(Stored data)
★ ★ ★

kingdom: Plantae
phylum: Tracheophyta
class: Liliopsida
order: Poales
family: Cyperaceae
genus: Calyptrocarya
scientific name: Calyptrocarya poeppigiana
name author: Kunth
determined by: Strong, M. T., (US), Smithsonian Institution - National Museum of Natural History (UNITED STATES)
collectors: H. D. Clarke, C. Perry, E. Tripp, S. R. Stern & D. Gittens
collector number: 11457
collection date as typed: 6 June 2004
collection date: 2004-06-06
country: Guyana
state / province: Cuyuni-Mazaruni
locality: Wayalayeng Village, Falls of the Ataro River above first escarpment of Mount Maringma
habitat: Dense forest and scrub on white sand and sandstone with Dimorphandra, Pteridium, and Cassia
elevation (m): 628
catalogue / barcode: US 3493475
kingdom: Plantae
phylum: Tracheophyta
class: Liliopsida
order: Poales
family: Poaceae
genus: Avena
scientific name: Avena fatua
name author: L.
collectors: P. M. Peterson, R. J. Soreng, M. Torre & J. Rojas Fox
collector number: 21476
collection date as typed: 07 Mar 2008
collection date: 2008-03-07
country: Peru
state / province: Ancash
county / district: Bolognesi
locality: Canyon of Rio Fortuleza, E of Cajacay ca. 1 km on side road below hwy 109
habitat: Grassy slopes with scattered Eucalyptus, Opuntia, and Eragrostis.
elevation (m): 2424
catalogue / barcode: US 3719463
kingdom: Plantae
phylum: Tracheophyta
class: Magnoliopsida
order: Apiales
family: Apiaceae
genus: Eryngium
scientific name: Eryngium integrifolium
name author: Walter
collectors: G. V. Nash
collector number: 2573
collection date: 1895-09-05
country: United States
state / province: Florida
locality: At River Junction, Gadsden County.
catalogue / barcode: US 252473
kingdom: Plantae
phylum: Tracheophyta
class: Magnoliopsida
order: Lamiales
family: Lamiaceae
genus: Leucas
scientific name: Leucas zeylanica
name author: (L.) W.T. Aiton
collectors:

★ ★ ★

What is required | Starting at the row line with "collection date as typed: 6 June 2004" and ending at the last line of the rows, substitute "catalog" for every "catalogue" and reproduce those lines with nothing else changed.

Final answer |
collection date as typed: 6 June 2004
collection date: 2004-06-06
country: Guyana
state / province: Cuyuni-Mazaruni
locality: Wayalayeng Village, Falls of the Ataro River above first escarpment of Mount Maringma
habitat: Dense forest and scrub on white sand and sandstone with Dimorphandra, Pteridium, and Cassia
elevation (m): 628
catalog / barcode: US 3493475
kingdom: Plantae
phylum: Tracheophyta
class: Liliopsida
order: Poales
family: Poaceae
genus: Avena
scientific name: Avena fatua
name author: L.
collectors: P. M. Peterson, R. J. Soreng, M. Torre & J. Rojas Fox
collector number: 21476
collection date as typed: 07 Mar 2008
collection date: 2008-03-07
country: Peru
state / province: Ancash
county / district: Bolognesi
locality: Canyon of Rio Fortuleza, E of Cajacay ca. 1 km on side road below hwy 109
habitat: Grassy slopes with scattered Eucalyptus, Opuntia, and Eragrostis.
elevation (m): 2424
catalog / barcode: US 3719463
kingdom: Plantae
phylum: Tracheophyta
class: Magnoliopsida
order: Apiales
family: Apiaceae
genus: Eryngium
scientific name: Eryngium integrifolium
name author: Walter
collectors: G. V. Nash
collector number: 2573
collection date: 1895-09-05
country: United States
state / province: Florida
locality: At River Junction, Gadsden County.
catalog / barcode: US 252473
kingdom: Plantae
phylum: Tracheophyta
class: Magnoliopsida
order: Lamiales
family: Lamiaceae
genus: Leucas
scientific name: Leucas zeylanica
name author: (L.) W.T. Aiton
collectors:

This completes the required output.